--- Texte à lire ---
Donc, dans le mix énergétique, autrement dit l’apport des différentes sources d’énergie, vous êtes très méfiante vis-à-vis de la possibilité d’attendre beaucoup des barrages. 

La question se pose aussi, on l’a vu en travaillant sur les questions minières, c'est celle  des apports pour fabriquer des panneaux photovoltaïques, des éoliennes. Évidemment, comme dans tout processus industriel, on a besoin d’eau. Si on n’a plus de ressource directe ou de moins en moins de ressources d’origine hydrique, comment va-t-on faire pour trouver des sources d’énergie moins gourmandes en eau ?

Emma Haziza

Il y a une question cruciale. Prenons l’exemple du lithium et du désert d’Atacama. Quand on a beaucoup de pétrole ou beaucoup d’argent, on a beaucoup d’eau. En l’occurrence, on est capable de faire venir de l’eau sur la plaine littorale du Chili, lui faire remonter 1 500 kilomètres dans les terres, remonter à 2 500 mètres d’altitude pour alimenter en eau désalinisée les plaines d’Atacama pour extraire le lithium parce que le jeu en vaut la chandelle.

--- Exercice A ---
Recopiez sans rien changer les lignes des enregistrements depuis celle qui contient « red trapezoid: rotated » jusqu'à celle qui contient « cyan hexagon: moved », ces deux lignes comprises. Laissez les images de côté dans votre réponse.
--- Exercice B ---
Poursuivez le texte sur l'eau et les sources d'énergie à partir de sa dernière phrase.
Le texte et les enregistrements sont indépendants l'un de l'autre.

--- Données à traiter ---
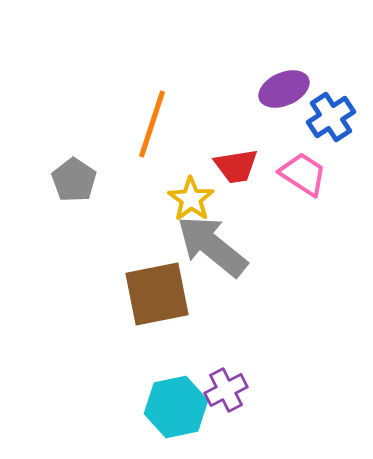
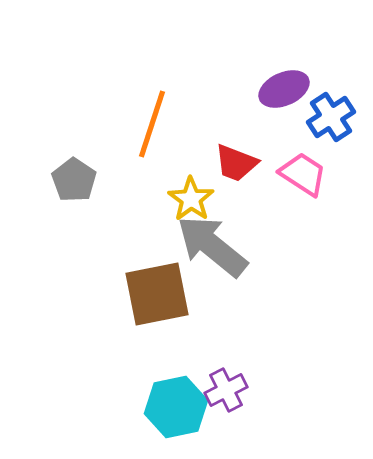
red trapezoid: moved 3 px up; rotated 30 degrees clockwise
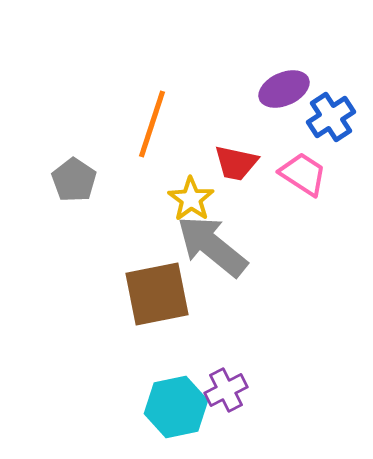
red trapezoid: rotated 9 degrees counterclockwise
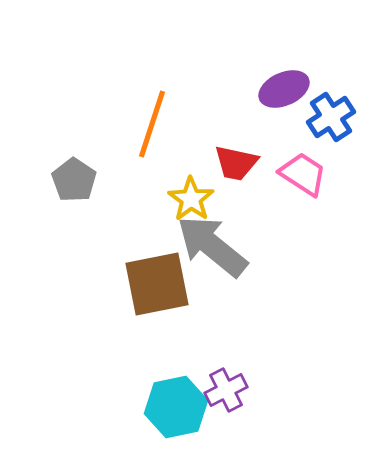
brown square: moved 10 px up
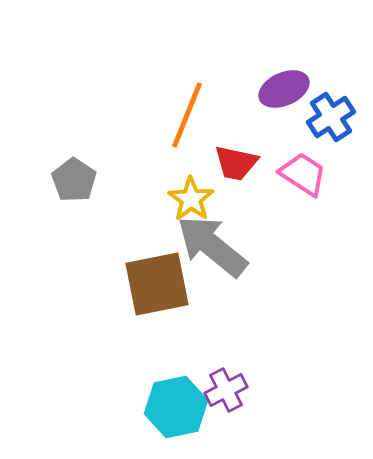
orange line: moved 35 px right, 9 px up; rotated 4 degrees clockwise
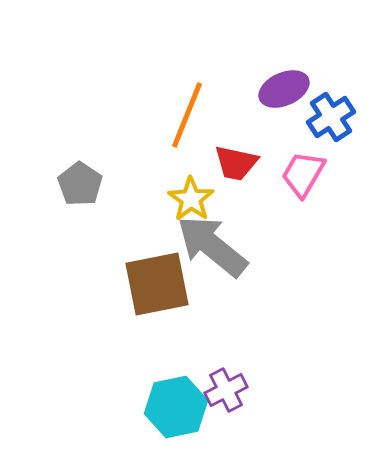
pink trapezoid: rotated 93 degrees counterclockwise
gray pentagon: moved 6 px right, 4 px down
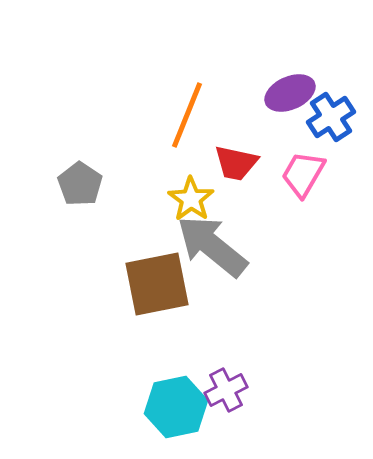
purple ellipse: moved 6 px right, 4 px down
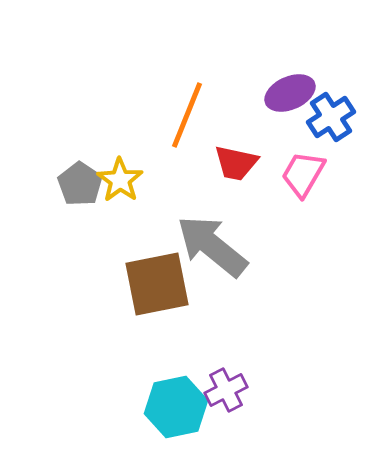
yellow star: moved 71 px left, 19 px up
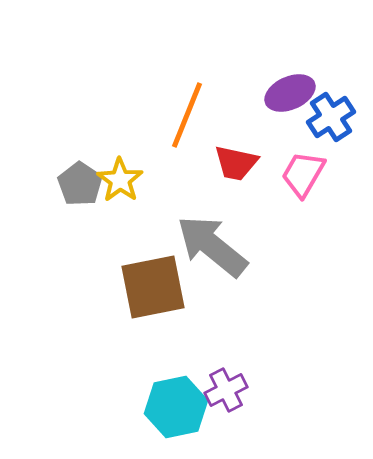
brown square: moved 4 px left, 3 px down
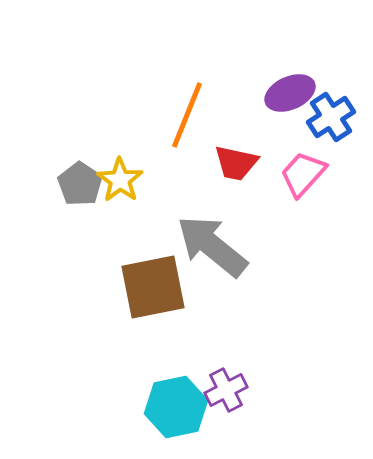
pink trapezoid: rotated 12 degrees clockwise
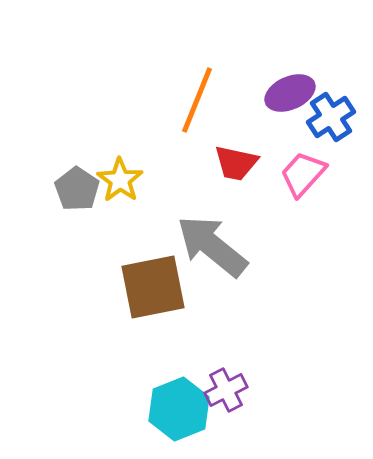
orange line: moved 10 px right, 15 px up
gray pentagon: moved 3 px left, 5 px down
cyan hexagon: moved 3 px right, 2 px down; rotated 10 degrees counterclockwise
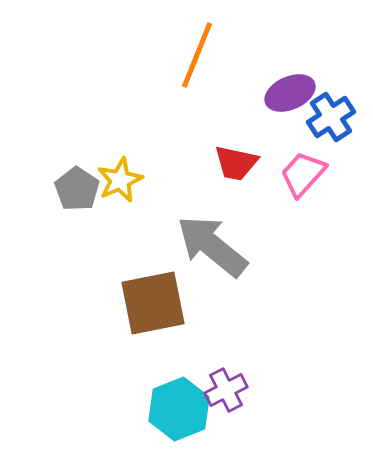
orange line: moved 45 px up
yellow star: rotated 12 degrees clockwise
brown square: moved 16 px down
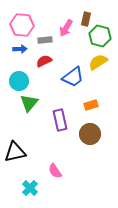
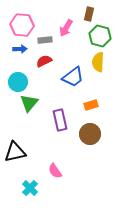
brown rectangle: moved 3 px right, 5 px up
yellow semicircle: rotated 54 degrees counterclockwise
cyan circle: moved 1 px left, 1 px down
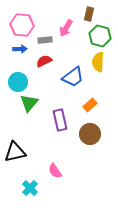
orange rectangle: moved 1 px left; rotated 24 degrees counterclockwise
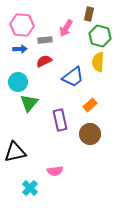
pink semicircle: rotated 63 degrees counterclockwise
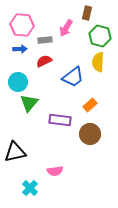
brown rectangle: moved 2 px left, 1 px up
purple rectangle: rotated 70 degrees counterclockwise
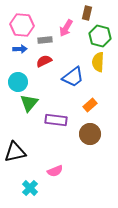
purple rectangle: moved 4 px left
pink semicircle: rotated 14 degrees counterclockwise
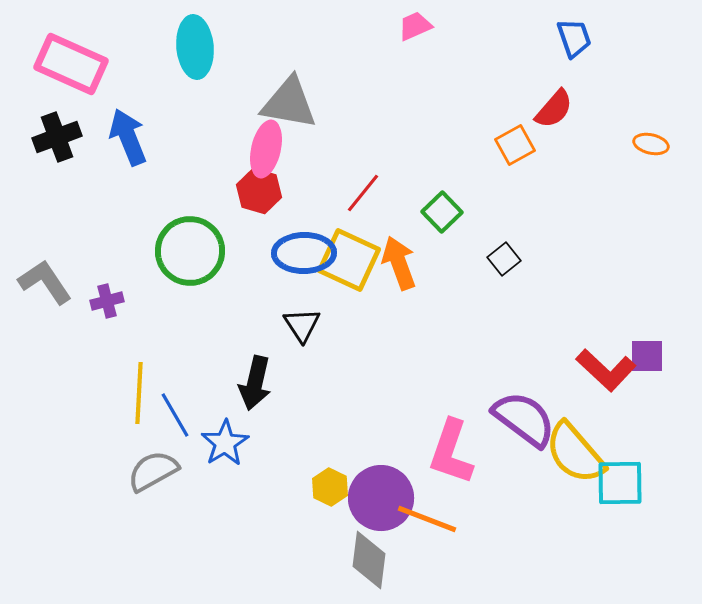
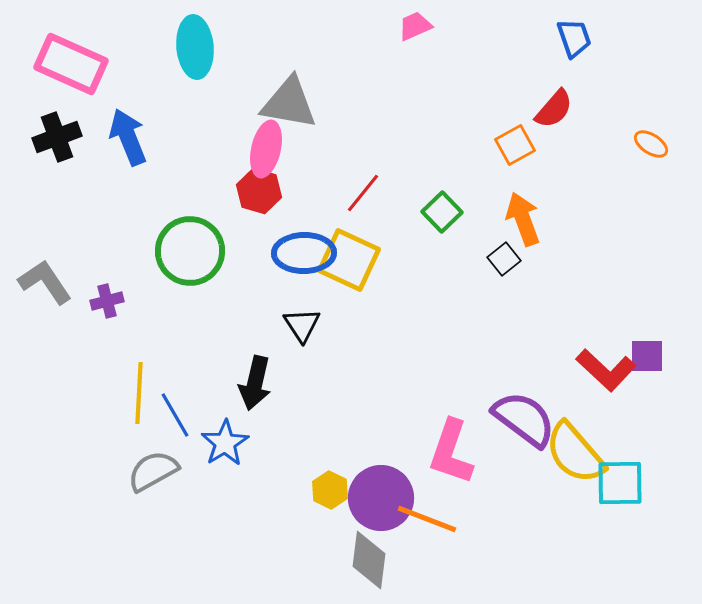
orange ellipse: rotated 20 degrees clockwise
orange arrow: moved 124 px right, 44 px up
yellow hexagon: moved 3 px down
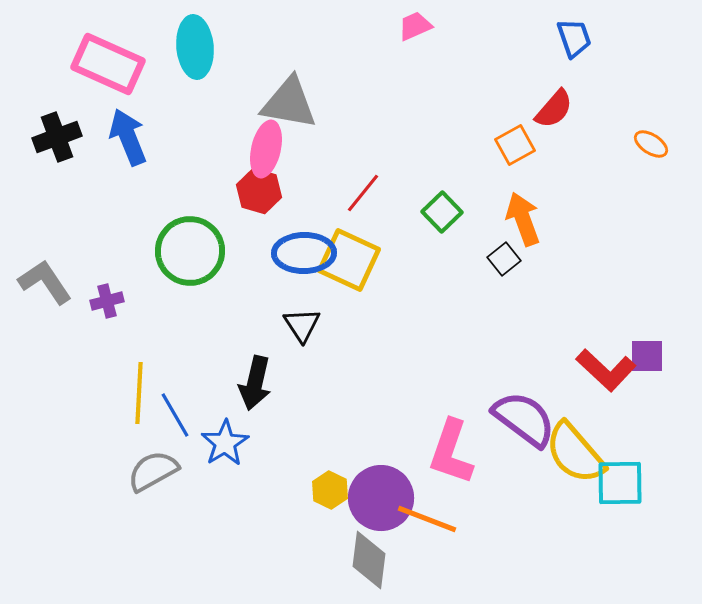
pink rectangle: moved 37 px right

--- Corrigé A ---
red trapezoid: rotated 9 degrees counterclockwise
brown square: moved 10 px up
orange line: moved 35 px right, 9 px up; rotated 4 degrees clockwise
pink trapezoid: rotated 93 degrees counterclockwise
gray pentagon: moved 6 px right, 4 px down
purple ellipse: moved 6 px right, 4 px down
yellow star: moved 71 px left, 19 px up
brown square: moved 4 px left, 3 px down
pink trapezoid: rotated 12 degrees clockwise
orange line: moved 10 px right, 15 px up
gray pentagon: moved 3 px left, 5 px down
cyan hexagon: moved 3 px right, 2 px down; rotated 10 degrees counterclockwise

--- Corrigé B ---
En fait, on est capable d’amener de l’eau partout. Regardons les Émirats arabes, on a des territoires entiers qui ne sont traversés par aucun fleuve et qui pour autant désalinisent massivement, avec les conséquences que l’on connait aujourd’hui, que ce soit l’utilisation de plus d’une dizaine de produits chimiques ou la sursalinité, cette saumure que l’on va rejeter localement. On voit apparaître de nouvelles solutions, elles sont encore loin mais elles sont intéressantes. Ce qui me semble dommage, c'est d’imaginer que c'est la solution unique. Entre ça et la réutilisation des eaux usées, on a un peu tendance à sortir la baguette magique en disant : « On a 96,6 % de nos océans qui sont là. » Voire même : « On a trois fois l’équivalent de nos océans à 700 kilomètres sous terre ». On pourrait même imaginer des choses incroyables. De l’eau, on en a, mais l’eau disponible est effectivement très rare.

Erik Orsenna

Et très chère.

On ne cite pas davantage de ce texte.